新潟市議会「議員年金復活」意見書の厚かまし過ぎる中身
2019年10月26日
地方議会の議員年金が廃止されて既に8年が経過した。だが未だ新潟市では元議員の年金受給を維持するためだけに、年間1億3千万円余、累計で18憶円以上を投入し続けている。そこへ「議員の厚生年金加入を求める」という意見書が提案されようとした。実現すれば市は議員のためだけに、さらに約1億円を持ち出さねばならなくなる。「財政難の同市にあって、厚かまし過ぎる」と言わざるを得ない。
ドタキャン発生
新潟市議会の9月定例会は10月7日に最終日を迎えた。この日は午後から本会議が開催され、議員提案の決議や意見書の提出などを採決。何の騒動もなく平穏に終了した。4月の改選後、同市議会では定員の過半数を超える保守系の大会派、「翔政会」(26人)が新たに誕生。同会は中原八一市長の与党を自認している。それゆえ市議会は何となくユルくなってしまった感ありだ。
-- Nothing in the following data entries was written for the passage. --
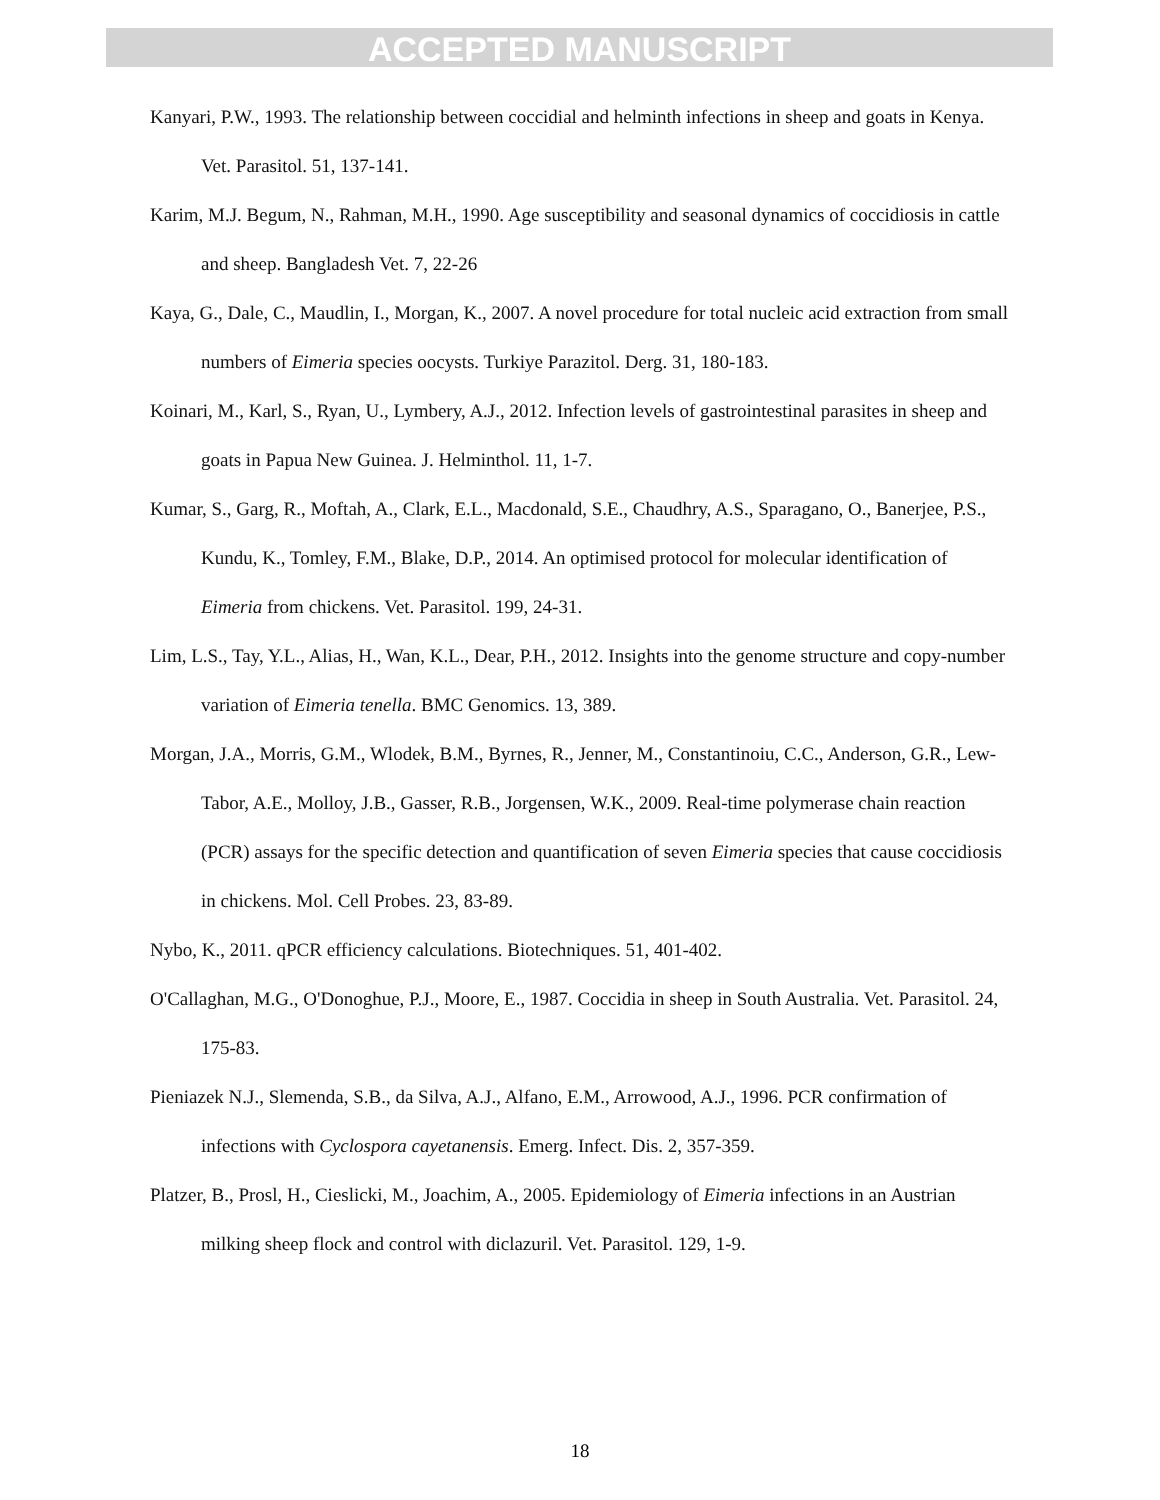ACCEPTED MANUSCRIPT
Kanyari, P.W., 1993. The relationship between coccidial and helminth infections in sheep and goats in Kenya. Vet. Parasitol. 51, 137-141.
Karim, M.J. Begum, N., Rahman, M.H., 1990. Age susceptibility and seasonal dynamics of coccidiosis in cattle and sheep. Bangladesh Vet. 7, 22-26
Kaya, G., Dale, C., Maudlin, I., Morgan, K., 2007. A novel procedure for total nucleic acid extraction from small numbers of Eimeria species oocysts. Turkiye Parazitol. Derg. 31, 180-183.
Koinari, M., Karl, S., Ryan, U., Lymbery, A.J., 2012. Infection levels of gastrointestinal parasites in sheep and goats in Papua New Guinea. J. Helminthol. 11, 1-7.
Kumar, S., Garg, R., Moftah, A., Clark, E.L., Macdonald, S.E., Chaudhry, A.S., Sparagano, O., Banerjee, P.S., Kundu, K., Tomley, F.M., Blake, D.P., 2014. An optimised protocol for molecular identification of Eimeria from chickens. Vet. Parasitol. 199, 24-31.
Lim, L.S., Tay, Y.L., Alias, H., Wan, K.L., Dear, P.H., 2012. Insights into the genome structure and copy-number variation of Eimeria tenella. BMC Genomics. 13, 389.
Morgan, J.A., Morris, G.M., Wlodek, B.M., Byrnes, R., Jenner, M., Constantinoiu, C.C., Anderson, G.R., Lew-Tabor, A.E., Molloy, J.B., Gasser, R.B., Jorgensen, W.K., 2009. Real-time polymerase chain reaction (PCR) assays for the specific detection and quantification of seven Eimeria species that cause coccidiosis in chickens. Mol. Cell Probes. 23, 83-89.
Nybo, K., 2011. qPCR efficiency calculations. Biotechniques. 51, 401-402.
O'Callaghan, M.G., O'Donoghue, P.J., Moore, E., 1987. Coccidia in sheep in South Australia. Vet. Parasitol. 24, 175-83.
Pieniazek N.J., Slemenda, S.B., da Silva, A.J., Alfano, E.M., Arrowood, A.J., 1996. PCR confirmation of infections with Cyclospora cayetanensis. Emerg. Infect. Dis. 2, 357-359.
Platzer, B., Prosl, H., Cieslicki, M., Joachim, A., 2005. Epidemiology of Eimeria infections in an Austrian milking sheep flock and control with diclazuril. Vet. Parasitol. 129, 1-9.
18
無事に終わったと思われた市議会だが、実はその最終日にちょっとした〝異変〟が発生していた。あらかじめ準備されていた「地方議会議員の厚生年金への加入を求める」と題する意見書が、土壇場で提案見送りとなった。
意見書とは、例えば「選択的夫婦別姓を制度化せよ」とか、「少人数学級の推進」など、地方議会の声を国などの政策に反映させることを目的としている。議員が提案し本会議で採択されれば、関係する大臣や衆参両院の議長、あるいは県などに提出される。
「地方議会議員の厚生年金への加入を求める意見書」の内容は後回しにするとして、市議会最終日の数日前、ある議員はこう言っていた。
「有志議員での提案になりますが、翔政会( 26 人)、民主にいがた(5人)、公明党(4人)、市民ネットにいがた(3人)が賛成に回る見込みです」
市議会の定数は51。この意見書だが、提案されれば圧倒的多数で可決、採択される見込みだった。市議会最終日の本会議は午後1時30分の開会。その日の朝9時頃でも、「意見書は予定どおり提案される」という話だった。
ところが午前10時30分頃になって、「意見書の提案は見送りになりました」という一報が伝わった。いわゆるドタキャンだ。この日採択されたのは「私立高等学校への私学助成の充実を求める」とする意見書のみ。
こちらは全会一致で可決された。地方議会議員の厚生年金への加入…」なる意見書が不発に終わったのはなぜだったのか?
議員特権は既に廃止
新潟市議の月額報酬は65万5千円。このほか121万8千300円の期末手当が年2回、6月と12月に支給される。これらを合計すると年収は1千万円超。さらに報酬とは別に政務活動費が月額15万円(会派交付分と議員交付分を合算した額)支給される。これだけでも年間180万円になる。
さすがは政令市だ。こうした額は県内の自治体では断トツで、ほかの市町村議員からは羨望の的。それもごもっともで、月額報酬が10万円台の町村議会だって、新潟市議会と同様、定例会は年4回ある。議員の仕事はどこだってそう変わるものではない。
〝超高給〟の新潟市議だが、当の現職はこんなふうに言っている。
「額面は65万5千円だけど、保険料とか何だかんだ引かれて、手取りは50万円弱です。以前は議員年金があって、そこからさらに10万円くらいの掛け金が引かれて厳しかったけど、議員年金がなくなって楽になりました。